▸ **Exercise aim**
Please print the entries below exactly, from the line with "propiedades . Contamos" through the line with "120 miesiące", including both of those lines and leaving out all others.

** Available data follows **

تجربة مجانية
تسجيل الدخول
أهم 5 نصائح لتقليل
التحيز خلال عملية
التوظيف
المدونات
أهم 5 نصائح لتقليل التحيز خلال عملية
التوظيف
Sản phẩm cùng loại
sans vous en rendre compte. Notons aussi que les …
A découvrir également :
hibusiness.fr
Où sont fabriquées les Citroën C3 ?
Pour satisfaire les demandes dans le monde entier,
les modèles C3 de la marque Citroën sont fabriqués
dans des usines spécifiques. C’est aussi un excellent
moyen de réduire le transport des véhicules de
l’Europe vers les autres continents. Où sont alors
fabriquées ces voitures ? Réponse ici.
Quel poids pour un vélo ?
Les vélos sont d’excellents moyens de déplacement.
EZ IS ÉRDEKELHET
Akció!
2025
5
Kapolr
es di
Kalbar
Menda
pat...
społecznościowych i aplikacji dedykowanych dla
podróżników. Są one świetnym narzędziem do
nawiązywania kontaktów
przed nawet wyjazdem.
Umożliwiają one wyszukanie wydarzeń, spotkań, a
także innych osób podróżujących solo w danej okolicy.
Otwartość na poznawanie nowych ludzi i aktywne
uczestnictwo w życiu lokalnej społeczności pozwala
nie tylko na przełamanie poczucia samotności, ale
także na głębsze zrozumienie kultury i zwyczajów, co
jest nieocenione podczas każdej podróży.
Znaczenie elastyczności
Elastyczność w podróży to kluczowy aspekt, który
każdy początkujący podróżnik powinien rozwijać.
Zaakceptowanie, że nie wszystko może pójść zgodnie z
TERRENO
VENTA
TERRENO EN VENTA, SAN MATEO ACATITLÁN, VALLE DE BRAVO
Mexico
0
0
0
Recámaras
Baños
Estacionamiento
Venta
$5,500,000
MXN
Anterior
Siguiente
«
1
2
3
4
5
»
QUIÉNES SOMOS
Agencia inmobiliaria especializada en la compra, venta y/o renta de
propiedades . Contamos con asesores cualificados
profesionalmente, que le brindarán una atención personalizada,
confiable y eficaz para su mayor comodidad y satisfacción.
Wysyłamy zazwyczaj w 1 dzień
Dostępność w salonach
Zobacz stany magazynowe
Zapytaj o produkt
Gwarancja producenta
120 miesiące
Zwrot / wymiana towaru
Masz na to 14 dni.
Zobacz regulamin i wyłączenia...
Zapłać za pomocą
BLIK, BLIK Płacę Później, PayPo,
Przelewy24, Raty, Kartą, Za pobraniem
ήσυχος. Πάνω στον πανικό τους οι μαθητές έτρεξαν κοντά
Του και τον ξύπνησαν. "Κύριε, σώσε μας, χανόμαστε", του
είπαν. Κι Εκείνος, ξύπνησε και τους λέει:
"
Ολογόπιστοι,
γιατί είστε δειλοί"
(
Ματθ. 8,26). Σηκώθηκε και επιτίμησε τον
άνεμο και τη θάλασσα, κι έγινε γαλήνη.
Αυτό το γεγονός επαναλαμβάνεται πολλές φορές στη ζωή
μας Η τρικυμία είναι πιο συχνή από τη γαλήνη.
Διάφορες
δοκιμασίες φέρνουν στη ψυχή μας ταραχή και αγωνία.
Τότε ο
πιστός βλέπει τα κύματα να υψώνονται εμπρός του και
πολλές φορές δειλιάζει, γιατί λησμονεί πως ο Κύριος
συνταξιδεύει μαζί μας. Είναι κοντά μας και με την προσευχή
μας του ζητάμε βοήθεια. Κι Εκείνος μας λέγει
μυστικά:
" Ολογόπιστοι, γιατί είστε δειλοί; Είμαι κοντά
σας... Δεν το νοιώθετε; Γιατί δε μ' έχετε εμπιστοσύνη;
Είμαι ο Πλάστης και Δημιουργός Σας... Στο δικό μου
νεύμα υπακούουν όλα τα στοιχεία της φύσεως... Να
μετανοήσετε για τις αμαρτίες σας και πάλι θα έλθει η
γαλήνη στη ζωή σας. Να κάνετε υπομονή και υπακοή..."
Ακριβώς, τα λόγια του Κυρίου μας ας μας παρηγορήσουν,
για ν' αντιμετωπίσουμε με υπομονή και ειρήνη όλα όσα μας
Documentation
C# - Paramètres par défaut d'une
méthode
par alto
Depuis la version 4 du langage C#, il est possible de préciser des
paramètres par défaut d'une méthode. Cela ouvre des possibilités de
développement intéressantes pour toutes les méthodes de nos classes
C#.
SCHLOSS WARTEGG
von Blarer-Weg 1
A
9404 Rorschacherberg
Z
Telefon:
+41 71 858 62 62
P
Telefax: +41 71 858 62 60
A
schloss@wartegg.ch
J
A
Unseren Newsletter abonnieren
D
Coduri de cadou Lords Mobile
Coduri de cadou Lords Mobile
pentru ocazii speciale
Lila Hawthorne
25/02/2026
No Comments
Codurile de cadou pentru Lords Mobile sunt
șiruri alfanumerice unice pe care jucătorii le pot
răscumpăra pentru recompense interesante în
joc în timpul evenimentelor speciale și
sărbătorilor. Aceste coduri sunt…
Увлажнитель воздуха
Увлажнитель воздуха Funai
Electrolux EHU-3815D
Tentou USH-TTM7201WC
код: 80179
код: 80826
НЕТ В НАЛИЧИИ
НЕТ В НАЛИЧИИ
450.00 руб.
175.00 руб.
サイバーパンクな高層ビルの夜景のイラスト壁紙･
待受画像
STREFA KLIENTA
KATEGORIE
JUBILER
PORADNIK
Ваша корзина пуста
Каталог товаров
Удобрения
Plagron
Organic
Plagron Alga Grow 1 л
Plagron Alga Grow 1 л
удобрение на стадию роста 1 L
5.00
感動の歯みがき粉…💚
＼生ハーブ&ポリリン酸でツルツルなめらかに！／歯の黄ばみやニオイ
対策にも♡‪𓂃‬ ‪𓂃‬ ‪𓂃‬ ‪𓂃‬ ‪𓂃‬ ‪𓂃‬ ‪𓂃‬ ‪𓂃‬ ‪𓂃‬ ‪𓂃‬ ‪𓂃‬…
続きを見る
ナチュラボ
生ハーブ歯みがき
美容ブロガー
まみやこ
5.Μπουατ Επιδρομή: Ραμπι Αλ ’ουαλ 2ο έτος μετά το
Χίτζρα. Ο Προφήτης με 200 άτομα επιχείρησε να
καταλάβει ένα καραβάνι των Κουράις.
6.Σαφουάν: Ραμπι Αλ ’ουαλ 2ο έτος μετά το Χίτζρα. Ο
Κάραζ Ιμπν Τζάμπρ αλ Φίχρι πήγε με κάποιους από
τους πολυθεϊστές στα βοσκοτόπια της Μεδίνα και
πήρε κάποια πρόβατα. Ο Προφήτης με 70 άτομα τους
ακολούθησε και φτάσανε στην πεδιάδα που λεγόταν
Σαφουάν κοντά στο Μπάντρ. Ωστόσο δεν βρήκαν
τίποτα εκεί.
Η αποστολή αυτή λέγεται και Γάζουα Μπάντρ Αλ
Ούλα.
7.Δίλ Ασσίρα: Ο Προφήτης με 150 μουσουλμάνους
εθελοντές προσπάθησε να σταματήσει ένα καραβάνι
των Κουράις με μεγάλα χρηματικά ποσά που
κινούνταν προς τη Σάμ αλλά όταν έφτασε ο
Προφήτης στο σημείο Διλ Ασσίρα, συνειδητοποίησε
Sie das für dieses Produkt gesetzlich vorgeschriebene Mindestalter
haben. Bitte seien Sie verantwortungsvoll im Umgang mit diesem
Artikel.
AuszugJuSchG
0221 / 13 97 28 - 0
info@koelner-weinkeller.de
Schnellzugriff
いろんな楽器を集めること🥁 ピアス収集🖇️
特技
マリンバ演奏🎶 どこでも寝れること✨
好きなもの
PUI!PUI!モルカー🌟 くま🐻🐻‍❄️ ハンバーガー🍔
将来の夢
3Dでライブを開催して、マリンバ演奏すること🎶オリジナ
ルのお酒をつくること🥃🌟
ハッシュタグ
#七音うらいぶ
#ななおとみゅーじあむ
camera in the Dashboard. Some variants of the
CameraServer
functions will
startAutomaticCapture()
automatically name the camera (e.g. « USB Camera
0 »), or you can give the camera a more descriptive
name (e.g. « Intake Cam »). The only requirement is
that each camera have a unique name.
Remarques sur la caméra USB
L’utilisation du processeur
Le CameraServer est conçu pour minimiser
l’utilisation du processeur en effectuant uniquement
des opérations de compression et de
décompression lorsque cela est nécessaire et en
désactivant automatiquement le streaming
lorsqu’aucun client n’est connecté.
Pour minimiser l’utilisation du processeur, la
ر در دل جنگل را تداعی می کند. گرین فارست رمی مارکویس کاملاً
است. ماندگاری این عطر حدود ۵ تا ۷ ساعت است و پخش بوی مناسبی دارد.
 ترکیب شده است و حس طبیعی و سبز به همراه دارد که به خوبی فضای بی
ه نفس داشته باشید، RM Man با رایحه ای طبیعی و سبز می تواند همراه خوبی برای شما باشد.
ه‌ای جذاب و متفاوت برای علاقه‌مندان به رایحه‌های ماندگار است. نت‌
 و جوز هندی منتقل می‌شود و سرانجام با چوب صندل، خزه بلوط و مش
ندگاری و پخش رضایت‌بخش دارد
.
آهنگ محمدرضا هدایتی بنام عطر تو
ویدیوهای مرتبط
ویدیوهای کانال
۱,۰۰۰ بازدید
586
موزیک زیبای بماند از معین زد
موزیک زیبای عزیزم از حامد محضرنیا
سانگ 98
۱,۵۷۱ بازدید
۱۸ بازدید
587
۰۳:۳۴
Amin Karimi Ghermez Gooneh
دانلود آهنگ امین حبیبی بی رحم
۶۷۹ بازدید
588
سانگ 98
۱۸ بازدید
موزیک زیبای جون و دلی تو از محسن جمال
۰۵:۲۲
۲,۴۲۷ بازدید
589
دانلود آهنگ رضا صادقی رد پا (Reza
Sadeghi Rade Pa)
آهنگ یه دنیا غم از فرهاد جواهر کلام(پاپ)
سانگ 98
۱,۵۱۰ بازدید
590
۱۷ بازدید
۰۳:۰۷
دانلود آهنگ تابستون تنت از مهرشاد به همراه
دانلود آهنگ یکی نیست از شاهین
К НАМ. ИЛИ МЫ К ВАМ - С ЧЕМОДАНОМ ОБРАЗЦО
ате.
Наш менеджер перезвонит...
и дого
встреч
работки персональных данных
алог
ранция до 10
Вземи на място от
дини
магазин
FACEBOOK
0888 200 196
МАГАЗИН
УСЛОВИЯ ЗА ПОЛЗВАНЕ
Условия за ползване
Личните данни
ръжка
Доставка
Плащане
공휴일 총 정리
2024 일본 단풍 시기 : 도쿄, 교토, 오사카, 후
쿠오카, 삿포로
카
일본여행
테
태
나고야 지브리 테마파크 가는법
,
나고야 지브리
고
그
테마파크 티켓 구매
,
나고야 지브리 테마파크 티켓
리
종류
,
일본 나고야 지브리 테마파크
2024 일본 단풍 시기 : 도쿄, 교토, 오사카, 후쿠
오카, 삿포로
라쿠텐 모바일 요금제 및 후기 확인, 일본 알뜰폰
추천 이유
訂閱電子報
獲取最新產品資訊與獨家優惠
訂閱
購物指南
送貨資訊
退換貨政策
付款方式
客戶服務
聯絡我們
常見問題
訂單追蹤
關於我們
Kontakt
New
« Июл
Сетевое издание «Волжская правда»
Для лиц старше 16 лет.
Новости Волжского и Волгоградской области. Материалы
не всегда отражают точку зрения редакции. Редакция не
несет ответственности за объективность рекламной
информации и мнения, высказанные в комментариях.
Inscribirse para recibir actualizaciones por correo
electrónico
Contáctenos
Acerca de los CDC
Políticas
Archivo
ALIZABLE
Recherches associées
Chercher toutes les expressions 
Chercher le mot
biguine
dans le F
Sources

** End of Available data **

▸ **Response to this exercise**
propiedades . Contamos con asesores cualificados
profesionalmente, que le brindarán una atención personalizada,
confiable y eficaz para su mayor comodidad y satisfacción.
Wysyłamy zazwyczaj w 1 dzień
Dostępność w salonach
Zobacz stany magazynowe
Zapytaj o produkt
Gwarancja producenta
120 miesiące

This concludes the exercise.